Key findings: a path forward in advocating for LGBTIQ people
- Dedicated funding and staffing are decisive. Progress required resourced advocacy, in-country staff with humanitarian expertise, and consistent engagement with UN clusters.
- “Call-in” collaboration builds trust. One-to-one engagement and inviting humanitarian actors into LGBTIQ spaces reduced stigma and opened formal doors.
- Capacity on both sides accelerates change. Training LGBTIQ CSOs on humanitarian systems—and training humanitarian actors on LGBTIQ needs—created common language and practical entry points.
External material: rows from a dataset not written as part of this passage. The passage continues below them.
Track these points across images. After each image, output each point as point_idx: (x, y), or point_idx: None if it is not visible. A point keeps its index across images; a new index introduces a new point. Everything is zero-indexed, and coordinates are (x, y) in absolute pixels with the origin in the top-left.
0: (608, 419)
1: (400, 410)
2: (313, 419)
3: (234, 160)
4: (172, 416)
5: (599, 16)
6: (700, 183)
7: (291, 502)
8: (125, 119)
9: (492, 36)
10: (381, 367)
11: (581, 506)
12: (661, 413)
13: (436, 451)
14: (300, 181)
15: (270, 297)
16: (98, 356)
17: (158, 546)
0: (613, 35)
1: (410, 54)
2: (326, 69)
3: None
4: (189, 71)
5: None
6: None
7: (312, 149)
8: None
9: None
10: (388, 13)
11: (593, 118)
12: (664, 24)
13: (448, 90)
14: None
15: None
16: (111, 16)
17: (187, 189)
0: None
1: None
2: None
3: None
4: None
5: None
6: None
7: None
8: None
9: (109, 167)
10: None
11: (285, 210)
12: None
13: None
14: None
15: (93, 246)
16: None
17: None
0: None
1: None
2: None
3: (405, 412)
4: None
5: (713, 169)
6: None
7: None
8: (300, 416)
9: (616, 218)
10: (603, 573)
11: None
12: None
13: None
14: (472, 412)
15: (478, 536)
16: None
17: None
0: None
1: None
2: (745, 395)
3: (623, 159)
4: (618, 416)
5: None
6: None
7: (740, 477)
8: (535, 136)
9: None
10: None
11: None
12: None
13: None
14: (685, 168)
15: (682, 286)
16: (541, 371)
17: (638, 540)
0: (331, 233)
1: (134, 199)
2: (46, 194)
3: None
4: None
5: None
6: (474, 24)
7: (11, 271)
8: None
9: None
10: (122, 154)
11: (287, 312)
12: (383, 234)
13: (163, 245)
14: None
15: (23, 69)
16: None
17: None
- Allies inside the system matter. Support from Gender in Humanitarian Action, UN Country Team members, and LGBTIQ staff within agencies helped translate commitment into text, tools, and tasking.
Risks to watch
Shrinking humanitarian budgets and shifting donor priorities threaten localization and the ability of LGBTIQ CSOs to access resources. Backlash against inclusionDEI is having a chilling effect inside agencies. Despite uncertainty in the war’s trajectory, sustained, structured cooperation remains possible—and effective—when advocacy is resourced.
Who should read this
Humanitarian cluster leads, UN agencies, INGOs, donors, and LGBTIQ organizations looking to replicate country-level mechanisms that make inclusion real—from technical working groups to sector-specific guidance and monitoring.
Frequently asked questions
What changed in 2025 planning?
Ukraine’s HNRP includes a dedicated LGBTIQ paragraph and 13 additional mentions across accountable programming, PSEA, and sector plans, signaling multi-sector delivery and funding priorities.
Where does LGBTIQ inclusion sit in coordination?
The LGBTIQ Communities Technical Working Group operates within the UN cluster system, meeting regularly and using a common request tool to connect community-identified needs with responders.
Which sectors flagged LGBTIQ needs?
Protection, Food Security & Livelihoods, and Health explicitly reference LGBTIQ people and outline targeting and barriers, from documentation to access to specialized services.